Extract to read:
[START]

Many experts believe the latest developments in artificial intelligence (AI) will profoundly impact the technology and business landscapes. These advanced systems can generate original content, streamline time-consuming processes, and automate procedures — all with a few simple commands. This, in turn, promises to increase productivity and save money, which has companies racing to adopt the next-generation algorithms.

One of the most obvious beneficiaries of this trend is Nvidia (NASDAQ: NVDA). The company’s graphics processing units (GPUs) supply the computational horsepower required to process AI training and inference. However, the investing community is beginning to look beyond the first phase of AI adoption (hardware) to what comes next, which will invariably be AI-infused software. It’s estimated that generative AI software sales could soar as much as 18,647% to $280 billion by 2032, according to Bloomberg Intelligence.

While there’s little doubt that Nvidia will continue to prosper from its early adoption of AI, another company has decades of experience in the field and is poised to profit as the tidal wave of AI software adoption commences.

Developers looking at lines of AI code on a computer screen.

Image source: Getty Images.

An AI pioneer

Palantir Technologies (NYSE: PLTR) established itself as one of the early leaders in the AI revolution more than two decades ago. The company partnered with U.S. government agencies and its allies to develop AI software tools to aid in the war on terror. Its AI-powered data mining systems connected the dots between seemingly unrelated bits of information to helped flush out terrorists. In recent years Palantir has focused its attention on the enterprise sector, providing companies with actionable information to make data-driven decisions.

[END]

Record extracts:
[START]

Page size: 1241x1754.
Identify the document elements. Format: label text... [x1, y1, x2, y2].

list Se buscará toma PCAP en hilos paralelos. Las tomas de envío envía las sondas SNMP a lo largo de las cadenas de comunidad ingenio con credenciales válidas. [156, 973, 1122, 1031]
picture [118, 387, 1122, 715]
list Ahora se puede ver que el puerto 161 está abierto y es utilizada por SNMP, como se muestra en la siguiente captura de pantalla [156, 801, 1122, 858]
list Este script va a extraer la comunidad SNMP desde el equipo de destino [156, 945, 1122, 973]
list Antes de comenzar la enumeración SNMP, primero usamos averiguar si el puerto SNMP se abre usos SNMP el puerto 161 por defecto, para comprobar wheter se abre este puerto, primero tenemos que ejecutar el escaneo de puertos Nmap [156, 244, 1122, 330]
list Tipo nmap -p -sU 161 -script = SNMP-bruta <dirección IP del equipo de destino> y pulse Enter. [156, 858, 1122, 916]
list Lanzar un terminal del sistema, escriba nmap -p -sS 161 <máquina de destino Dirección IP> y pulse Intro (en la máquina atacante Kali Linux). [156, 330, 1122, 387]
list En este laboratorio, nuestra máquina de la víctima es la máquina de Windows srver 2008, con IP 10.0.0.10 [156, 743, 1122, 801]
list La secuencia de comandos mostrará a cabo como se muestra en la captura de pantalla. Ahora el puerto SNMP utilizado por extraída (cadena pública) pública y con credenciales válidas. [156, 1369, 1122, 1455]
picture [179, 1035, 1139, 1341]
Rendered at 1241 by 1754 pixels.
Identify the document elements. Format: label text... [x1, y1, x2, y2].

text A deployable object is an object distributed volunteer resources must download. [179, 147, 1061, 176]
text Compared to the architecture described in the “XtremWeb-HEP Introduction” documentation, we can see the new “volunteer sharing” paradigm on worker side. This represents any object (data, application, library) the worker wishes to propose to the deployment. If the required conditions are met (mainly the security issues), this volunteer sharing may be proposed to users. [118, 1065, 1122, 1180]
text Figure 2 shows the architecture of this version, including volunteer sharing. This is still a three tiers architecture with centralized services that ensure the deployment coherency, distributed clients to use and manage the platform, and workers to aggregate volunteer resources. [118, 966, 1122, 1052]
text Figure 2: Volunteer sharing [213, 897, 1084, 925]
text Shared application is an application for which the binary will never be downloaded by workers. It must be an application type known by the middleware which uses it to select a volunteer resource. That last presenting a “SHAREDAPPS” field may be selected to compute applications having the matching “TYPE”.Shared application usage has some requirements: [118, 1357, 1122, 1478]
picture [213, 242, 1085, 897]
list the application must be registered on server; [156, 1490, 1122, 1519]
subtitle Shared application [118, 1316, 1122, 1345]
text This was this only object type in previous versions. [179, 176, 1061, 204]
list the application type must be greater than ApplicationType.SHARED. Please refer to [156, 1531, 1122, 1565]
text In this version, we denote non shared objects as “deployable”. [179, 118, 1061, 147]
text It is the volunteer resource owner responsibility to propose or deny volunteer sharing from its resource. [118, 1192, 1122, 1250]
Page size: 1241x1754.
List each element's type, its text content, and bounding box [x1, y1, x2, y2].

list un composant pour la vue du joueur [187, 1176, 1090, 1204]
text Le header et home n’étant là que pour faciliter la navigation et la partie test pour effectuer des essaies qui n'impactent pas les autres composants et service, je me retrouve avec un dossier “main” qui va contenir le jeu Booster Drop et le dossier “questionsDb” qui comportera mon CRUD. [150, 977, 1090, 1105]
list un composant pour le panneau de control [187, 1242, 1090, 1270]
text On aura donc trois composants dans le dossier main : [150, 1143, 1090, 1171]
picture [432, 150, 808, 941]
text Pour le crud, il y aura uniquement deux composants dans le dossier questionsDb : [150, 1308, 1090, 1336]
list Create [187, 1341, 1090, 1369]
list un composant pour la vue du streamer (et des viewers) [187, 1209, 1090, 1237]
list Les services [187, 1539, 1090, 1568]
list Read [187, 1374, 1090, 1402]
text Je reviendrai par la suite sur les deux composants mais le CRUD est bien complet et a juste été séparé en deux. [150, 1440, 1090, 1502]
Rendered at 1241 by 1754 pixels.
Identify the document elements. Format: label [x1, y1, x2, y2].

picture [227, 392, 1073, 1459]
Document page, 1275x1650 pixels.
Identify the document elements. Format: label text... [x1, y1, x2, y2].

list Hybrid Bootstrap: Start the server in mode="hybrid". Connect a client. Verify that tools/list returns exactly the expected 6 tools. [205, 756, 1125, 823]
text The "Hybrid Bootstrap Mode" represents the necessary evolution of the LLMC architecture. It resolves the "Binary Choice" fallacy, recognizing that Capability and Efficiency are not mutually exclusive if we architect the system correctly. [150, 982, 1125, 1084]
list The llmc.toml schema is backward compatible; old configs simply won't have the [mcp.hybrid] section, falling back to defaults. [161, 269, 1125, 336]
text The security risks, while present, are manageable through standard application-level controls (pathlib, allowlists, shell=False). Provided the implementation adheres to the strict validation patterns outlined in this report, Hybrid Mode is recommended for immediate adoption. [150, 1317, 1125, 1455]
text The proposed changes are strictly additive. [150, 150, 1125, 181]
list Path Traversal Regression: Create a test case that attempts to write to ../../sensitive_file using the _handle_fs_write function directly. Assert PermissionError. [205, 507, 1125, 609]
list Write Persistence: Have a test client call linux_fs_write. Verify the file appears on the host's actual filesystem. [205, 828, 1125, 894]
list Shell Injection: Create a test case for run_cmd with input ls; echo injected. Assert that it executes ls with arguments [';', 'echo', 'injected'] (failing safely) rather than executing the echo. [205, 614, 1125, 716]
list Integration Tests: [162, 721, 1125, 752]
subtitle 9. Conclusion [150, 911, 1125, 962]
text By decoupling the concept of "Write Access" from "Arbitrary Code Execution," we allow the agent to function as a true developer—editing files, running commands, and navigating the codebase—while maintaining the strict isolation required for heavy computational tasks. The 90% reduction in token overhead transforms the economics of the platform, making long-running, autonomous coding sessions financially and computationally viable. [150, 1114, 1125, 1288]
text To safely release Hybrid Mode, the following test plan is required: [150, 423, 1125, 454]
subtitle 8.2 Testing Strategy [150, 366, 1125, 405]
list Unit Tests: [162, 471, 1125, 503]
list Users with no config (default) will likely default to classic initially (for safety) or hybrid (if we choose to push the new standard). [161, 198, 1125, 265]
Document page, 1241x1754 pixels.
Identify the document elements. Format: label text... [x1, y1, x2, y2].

[END]

Exercise task 1:
Answer these from the article on AI stocks:
(a) According to Bloomberg Intelligence, how much could generative AI software sales reach by 2032?
(b) On which exchange is Palantir Technologies listed?
(c) Which sector has Palantir turned its attention to in recent years?
Exercise task 2: List the three things that, according to the article on AI stocks, advanced AI systems can do with a few simple commands.
Exercise task 3: Keep writing the article on AI stocks, picking up right after its final sentence.
The entries play no part in this work.

Answer 1:
(a) $280 billion
(b) NYSE
(c) The enterprise sector

Answer 2:
- Generate original content
- Streamline time-consuming processes
- Automate procedures

Answer 3:
With decades of experience in the field, Palantir was able to pivot quickly and develop state-of-the-art generative AI tools to help businesses succeed. The company’s latest brainchild is its Artificial Intelligence Platform (AIP), which provides users with keen insight to solve everyday business dilemmas.

One Palantir demo video shows the impact of shuttering a production line in the face of an oncoming hurricane. AIP provides suggestions regarding which orders to accelerate, delay, or cancel, which orders can be rerouted to other distribution centers, and how those decisions will affect backlogs and the associated sales. It can also estimate the financial impact of hiring additional trucks to accelerate high-priority deliveries before the storm hits, assessing how this will affect profits.

Most businesses would jump at the opportunity to deploy tools with those capabilities, but the complexity alone would be enough to confound all but the most technologically savvy executives. Palantir addressed the issue by staging AIP boot camps. Developers and executives alike can attend these hands-on sessions, allowing them to build sophisticated applications alongside Palantir engineers and building real-world, company-specific solutions.

This strategy has been wildly successful, helping Palantir increase its U.S. commercial customer count by 69% year over year and 19% sequentially in the first quarter. This was largely thanks to AIP bootcamps and the resulting accelerated deal volume.

This helps illustrate the vast potential of Palantir’s boot camp strategy.

The proof is in the pudding

The results have only just begun to impact the company’s financial results. In the first quarter, revenue of $634 million grew 21% year over year and 4% quarter over year, resulting in Palantir’s sixth consecutive quarter of profitability. U.S. commercial revenue, which includes AIP, grew 40% year over year while customers for the segment grew 69%. Remaining deal revenue (RDV), or the remaining value of contracts not yet recorded as revenue, grew 74%.

Management expects the company’s growth streak to continue. Palantir increased its full-year outlook and is now expecting revenue of $2.68 billion, representing growth of 20% at the midpoint of its guidance. Perhaps more telling, however, is the expected strong showing from U.S. commercial revenue, which is expected to clock in at least $661 million, an increase of 45%. That’s up compared to its guidance of 40% growth issued just last quarter. This suggests there’s continuing strong demand for AIP boot camps.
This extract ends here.